Disclaimer – I own nothing

Cain dragged him over to the abomination, barely gleaming in the dull moonlight, and Zero remembered the first time he'd seen one of these. He hadn't been Zero back then, and the suit was copper, not tin, glowing deep red in the autumn suns. He hadn't even known what the thing was, but even then he hadn't wanted to go near it. Standing right up at the barrier, trying for a nonchalant lean, the proceedings were still too close, too intimate. It had taken half an hour to get that prison open, cracking the metal, splitting the mage work, until the occupant had finally spilled onto the street.

It had been party time down at the station then, a celebration of their fortune. They had a good bunch, for tin men, and lucked out on the guy in charge, but nothing could top a copper on the beat. Native to the territories far beyond Ice Mountain, trained in the wild, close to invulnerable as you were like to find, and loyal to the laws till the end. Made their own badges from mountain metal, the final part of their trials, and then they were assigned a post, mostly tracking the runners, anyplace quiet and lonely. To get one sent to a city...

The man had been put to work as soon as he could walk straight, no sane officer would waste a copper on sick time, and within days he was striding around like a local, a mongrel shape shifter by his side, trapped in a canine shell. But he wasn't a local, and it showed in his innocence, his modesty, and especially the Goddamn manners. Vecchio took it as a challenge, tried to get 'Benny' to fit in with the real folk, but Ray just wanted him out. He'd seen enough people destroyed by this city, came too close himself often enough, and saw no point in shipping in more just to watch the metal tarnish and corrode.

Big Red had returned home a year before the mess started, a national hero, free to answer the call of the wild. It was the only thing Ray could ever thank the stars for. He'd been switched back to the sneaks, got back into the rhythm of scrubbing the stink from his skin after days of playing petty criminals, till he got the call. 'The chance of a lifetime, a job to retire on, and you don't even have to leave the force.' He took the offer, immersed himself in the life of a dirty cop, and it all got shot to hell the day the sorceress took over.

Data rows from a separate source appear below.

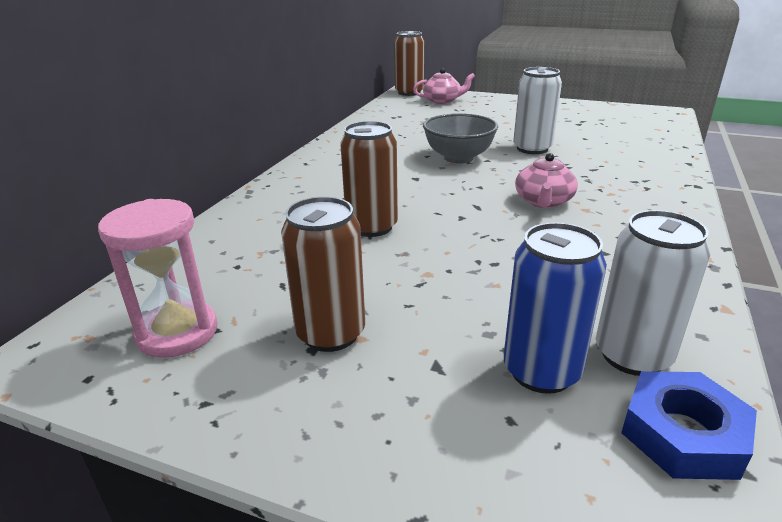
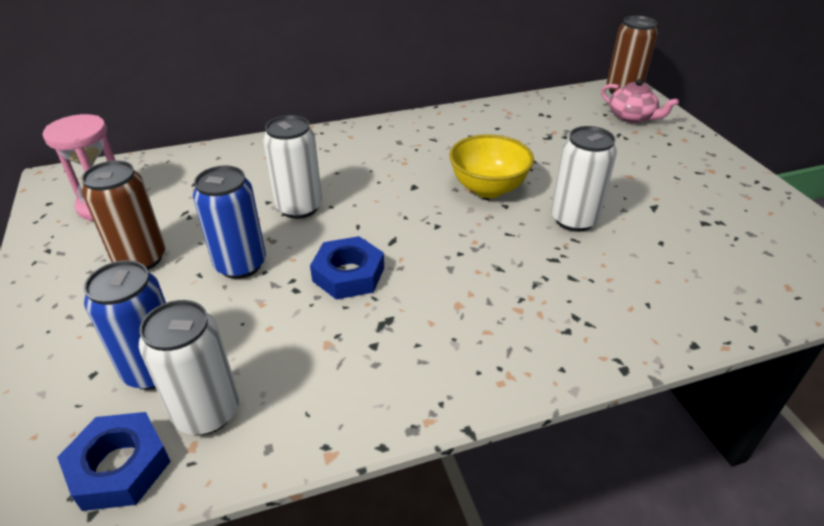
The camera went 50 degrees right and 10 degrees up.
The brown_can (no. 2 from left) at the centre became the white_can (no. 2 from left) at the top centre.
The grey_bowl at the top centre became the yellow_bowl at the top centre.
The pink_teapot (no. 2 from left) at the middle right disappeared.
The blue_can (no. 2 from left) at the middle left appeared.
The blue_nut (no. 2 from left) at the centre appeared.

Should have listened to his gut, should have always listened to his gut, right back when he first saw a metal man and got the instinct to run as far as he could. The The Viewer in his blood ran pretty true, last benefit of belonging to the Polacks, Ma used to say it accounted for his hair. He lingered on these final bittersweet memories of a life sixteen annuals gone, and dragged his feet to his fate, but didn't struggle. Not as he was tugged closer to his prison, not as his bindings were let loose, not even as the door closed, and he saw Cain's hard face through the window. Instead he pushed all his will into his blood, his life, draining whatever magic his mangled ancestry had brought him. He pulled it to the surface, forced it through the aged metal, and thought only word at those cruelly artificial life systems. Off!